L'Editoriale / Bergamo Città
Venerdì 09 Marzo 2018
Mattarella si prende
la ribalta. Per fortuna
Non è di routine l’appello che ieri, durante le celebrazioni dell’8 marzo, il capo dello Stato ha rivolto ai partiti: mettere al primo posto l’interesse del Paese, ha detto Mattarella, ed è probabile che questo sia solo il primo di una serie di inviti pressanti al mondo politico per uscire da una situazione «complicatissima», come l’ha definita Giorgio Napolitano (che di crisi se ne intende). È chiaro che un risultato elettorale così incerto mette il Quirinale al centro della scena. Ma prima ancora che il meccanismo delle consultazioni si metta in moto, Mattarella ha ufficiosamente mandato due messaggi: il primo dice che lui non ha soluzioni precostituite per avviare la legislatura, e che esse devono essere trovate in Parlamento nel rispetto della volontà degli elettori e della Costituzione.

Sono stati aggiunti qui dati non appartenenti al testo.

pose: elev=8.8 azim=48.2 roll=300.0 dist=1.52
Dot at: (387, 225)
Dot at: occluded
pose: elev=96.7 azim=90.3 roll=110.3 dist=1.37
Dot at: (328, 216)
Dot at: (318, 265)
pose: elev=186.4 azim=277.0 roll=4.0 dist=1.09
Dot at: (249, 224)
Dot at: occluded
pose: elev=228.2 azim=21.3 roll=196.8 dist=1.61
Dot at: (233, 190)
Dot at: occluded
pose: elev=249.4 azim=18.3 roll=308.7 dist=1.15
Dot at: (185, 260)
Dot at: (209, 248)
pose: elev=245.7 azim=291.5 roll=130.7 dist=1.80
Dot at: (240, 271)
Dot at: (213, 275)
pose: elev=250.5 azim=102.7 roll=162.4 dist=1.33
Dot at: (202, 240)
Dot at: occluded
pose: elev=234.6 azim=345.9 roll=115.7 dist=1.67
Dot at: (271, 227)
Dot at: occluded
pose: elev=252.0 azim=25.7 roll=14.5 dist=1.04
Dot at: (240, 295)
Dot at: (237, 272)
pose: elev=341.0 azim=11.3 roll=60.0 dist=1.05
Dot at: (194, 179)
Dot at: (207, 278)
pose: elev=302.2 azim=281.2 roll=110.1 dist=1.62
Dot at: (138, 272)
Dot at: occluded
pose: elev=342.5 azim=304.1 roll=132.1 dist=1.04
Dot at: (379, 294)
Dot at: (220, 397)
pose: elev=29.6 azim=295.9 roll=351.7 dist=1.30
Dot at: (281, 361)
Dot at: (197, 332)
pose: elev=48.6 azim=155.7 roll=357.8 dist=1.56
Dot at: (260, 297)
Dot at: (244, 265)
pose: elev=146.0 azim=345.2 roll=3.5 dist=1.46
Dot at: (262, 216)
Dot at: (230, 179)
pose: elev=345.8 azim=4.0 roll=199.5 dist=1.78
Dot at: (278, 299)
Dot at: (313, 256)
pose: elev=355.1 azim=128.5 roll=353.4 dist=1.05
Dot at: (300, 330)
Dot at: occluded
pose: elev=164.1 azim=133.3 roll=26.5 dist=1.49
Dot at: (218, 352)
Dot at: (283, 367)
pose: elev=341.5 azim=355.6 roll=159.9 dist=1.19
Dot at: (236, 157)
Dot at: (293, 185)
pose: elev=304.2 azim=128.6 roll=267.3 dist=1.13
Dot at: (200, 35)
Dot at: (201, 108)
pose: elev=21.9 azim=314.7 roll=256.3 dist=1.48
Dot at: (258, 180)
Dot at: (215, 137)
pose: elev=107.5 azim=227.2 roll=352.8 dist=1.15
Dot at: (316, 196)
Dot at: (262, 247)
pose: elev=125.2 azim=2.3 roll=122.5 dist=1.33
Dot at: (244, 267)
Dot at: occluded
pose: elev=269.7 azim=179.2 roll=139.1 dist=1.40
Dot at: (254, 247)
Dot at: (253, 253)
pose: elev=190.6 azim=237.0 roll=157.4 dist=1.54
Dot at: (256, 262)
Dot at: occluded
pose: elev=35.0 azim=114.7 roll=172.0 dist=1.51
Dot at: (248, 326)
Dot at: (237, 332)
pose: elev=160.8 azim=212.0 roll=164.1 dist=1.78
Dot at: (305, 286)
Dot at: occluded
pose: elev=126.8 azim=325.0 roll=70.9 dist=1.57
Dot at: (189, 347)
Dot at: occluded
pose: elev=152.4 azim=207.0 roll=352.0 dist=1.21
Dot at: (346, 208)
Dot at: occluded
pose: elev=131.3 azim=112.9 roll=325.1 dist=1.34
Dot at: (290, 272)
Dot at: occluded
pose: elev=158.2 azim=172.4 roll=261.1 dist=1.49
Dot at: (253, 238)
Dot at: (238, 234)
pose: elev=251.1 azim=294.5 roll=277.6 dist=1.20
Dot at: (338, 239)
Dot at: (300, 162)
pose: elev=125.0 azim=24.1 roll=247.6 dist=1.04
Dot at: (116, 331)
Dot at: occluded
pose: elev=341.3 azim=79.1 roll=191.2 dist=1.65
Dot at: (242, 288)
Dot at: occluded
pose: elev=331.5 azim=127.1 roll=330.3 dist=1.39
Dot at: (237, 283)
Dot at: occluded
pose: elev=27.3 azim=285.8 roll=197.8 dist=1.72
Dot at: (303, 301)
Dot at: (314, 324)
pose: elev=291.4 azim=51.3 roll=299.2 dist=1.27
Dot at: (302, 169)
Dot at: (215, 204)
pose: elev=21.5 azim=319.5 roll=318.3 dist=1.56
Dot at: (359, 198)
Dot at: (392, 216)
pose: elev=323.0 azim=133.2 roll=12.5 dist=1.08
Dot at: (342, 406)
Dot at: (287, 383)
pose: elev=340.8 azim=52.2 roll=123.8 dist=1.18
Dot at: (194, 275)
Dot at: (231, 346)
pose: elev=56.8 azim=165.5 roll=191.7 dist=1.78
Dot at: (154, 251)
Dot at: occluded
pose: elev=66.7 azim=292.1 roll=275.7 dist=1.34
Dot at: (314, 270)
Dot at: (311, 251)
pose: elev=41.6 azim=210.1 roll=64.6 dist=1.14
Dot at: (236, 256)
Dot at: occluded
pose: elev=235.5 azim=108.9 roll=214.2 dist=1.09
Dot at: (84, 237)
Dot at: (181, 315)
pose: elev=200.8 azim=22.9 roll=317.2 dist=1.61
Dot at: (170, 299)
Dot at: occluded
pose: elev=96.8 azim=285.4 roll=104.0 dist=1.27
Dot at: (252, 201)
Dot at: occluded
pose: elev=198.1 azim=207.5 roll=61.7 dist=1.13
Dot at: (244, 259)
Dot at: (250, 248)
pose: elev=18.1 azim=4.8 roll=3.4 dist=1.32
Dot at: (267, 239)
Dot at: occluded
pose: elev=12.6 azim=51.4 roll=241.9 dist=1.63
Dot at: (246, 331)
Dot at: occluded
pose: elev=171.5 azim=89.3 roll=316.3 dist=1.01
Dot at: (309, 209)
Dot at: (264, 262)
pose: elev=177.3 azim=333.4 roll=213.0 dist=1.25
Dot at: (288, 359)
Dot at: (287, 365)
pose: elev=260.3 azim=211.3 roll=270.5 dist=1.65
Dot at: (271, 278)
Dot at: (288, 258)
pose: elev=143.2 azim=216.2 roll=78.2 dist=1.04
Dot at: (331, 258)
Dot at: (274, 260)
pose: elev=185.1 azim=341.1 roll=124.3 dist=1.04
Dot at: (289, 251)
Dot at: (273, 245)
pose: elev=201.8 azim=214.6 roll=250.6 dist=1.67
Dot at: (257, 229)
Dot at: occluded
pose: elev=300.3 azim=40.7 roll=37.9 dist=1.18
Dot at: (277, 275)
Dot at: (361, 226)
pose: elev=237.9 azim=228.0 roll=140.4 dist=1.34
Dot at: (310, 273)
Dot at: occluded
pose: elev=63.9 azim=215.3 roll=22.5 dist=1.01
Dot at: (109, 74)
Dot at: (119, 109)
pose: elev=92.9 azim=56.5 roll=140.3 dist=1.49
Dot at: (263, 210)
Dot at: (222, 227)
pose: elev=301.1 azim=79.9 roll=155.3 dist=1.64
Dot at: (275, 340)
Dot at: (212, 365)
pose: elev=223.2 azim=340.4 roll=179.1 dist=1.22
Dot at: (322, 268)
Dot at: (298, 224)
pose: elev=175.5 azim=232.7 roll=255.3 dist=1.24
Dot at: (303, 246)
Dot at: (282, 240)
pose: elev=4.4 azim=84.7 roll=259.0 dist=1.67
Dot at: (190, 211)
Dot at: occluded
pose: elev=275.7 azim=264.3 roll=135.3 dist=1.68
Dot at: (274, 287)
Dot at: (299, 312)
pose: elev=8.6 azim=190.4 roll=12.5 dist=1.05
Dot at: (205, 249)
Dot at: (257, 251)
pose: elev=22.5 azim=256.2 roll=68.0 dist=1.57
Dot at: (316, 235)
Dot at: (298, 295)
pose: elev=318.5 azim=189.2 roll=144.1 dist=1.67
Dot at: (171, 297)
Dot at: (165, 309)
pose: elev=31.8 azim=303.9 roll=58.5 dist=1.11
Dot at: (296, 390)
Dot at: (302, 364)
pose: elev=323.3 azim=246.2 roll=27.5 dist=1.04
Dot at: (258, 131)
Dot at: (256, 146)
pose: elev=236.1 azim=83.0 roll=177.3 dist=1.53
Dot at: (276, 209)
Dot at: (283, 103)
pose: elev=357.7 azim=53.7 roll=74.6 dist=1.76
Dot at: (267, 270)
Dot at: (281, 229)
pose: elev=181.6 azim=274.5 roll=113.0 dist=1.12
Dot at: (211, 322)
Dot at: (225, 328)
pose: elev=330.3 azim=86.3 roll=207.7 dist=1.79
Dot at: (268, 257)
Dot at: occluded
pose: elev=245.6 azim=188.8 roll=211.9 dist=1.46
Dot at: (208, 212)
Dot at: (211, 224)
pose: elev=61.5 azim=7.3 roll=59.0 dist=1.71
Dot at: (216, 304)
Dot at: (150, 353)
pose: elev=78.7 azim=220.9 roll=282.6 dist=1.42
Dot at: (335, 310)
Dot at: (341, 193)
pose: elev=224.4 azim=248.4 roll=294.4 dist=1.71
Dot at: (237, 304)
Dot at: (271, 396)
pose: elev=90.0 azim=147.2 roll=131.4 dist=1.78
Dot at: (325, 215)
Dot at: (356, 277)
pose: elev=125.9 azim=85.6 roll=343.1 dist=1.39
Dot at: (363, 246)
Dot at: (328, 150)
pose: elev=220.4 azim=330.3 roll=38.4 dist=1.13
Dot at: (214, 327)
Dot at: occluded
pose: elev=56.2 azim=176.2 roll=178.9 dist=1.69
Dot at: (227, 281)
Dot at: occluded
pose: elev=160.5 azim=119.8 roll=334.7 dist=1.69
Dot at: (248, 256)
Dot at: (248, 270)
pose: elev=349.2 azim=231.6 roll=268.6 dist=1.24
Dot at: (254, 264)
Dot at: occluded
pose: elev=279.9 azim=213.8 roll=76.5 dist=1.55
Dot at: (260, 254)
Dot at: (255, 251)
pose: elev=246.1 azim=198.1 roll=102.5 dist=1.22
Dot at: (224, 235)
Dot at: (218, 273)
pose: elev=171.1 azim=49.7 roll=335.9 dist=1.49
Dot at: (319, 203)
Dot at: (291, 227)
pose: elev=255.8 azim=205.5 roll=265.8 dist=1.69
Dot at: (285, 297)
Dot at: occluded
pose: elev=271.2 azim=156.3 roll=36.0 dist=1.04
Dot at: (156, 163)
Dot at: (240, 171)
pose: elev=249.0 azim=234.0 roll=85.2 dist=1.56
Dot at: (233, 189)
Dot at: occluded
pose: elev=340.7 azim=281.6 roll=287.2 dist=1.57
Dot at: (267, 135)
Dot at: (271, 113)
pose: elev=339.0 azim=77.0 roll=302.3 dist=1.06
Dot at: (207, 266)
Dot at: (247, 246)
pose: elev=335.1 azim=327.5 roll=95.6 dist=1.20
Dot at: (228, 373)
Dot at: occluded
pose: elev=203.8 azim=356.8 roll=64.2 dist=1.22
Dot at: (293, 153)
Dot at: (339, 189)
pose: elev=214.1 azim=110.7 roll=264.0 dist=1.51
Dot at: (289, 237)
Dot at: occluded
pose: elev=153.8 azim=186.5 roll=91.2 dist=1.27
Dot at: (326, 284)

Il secondo è che il capo dello Stato ascolta ciò che i partiti gli vanno a dire, e dunque tocca a loro proporre soluzioni sulla base delle quali il Colle farà le sue mosse. Premesse, come si vede, che rispecchiano lo stile di Mattarella nell’esercitare la sua carica: l’interventismo cui ci aveva abituato Napolitano non fa parte (almeno per il momento) del suo modo di fare, tantomeno il protagonismo personale. Si sta lavorando intensamente da tempo ma sottotraccia, con l’aiuto di emissari, con cautela, secondo vecchie virtù della Prima Repubblica di cui Mattarella è un geloso custode.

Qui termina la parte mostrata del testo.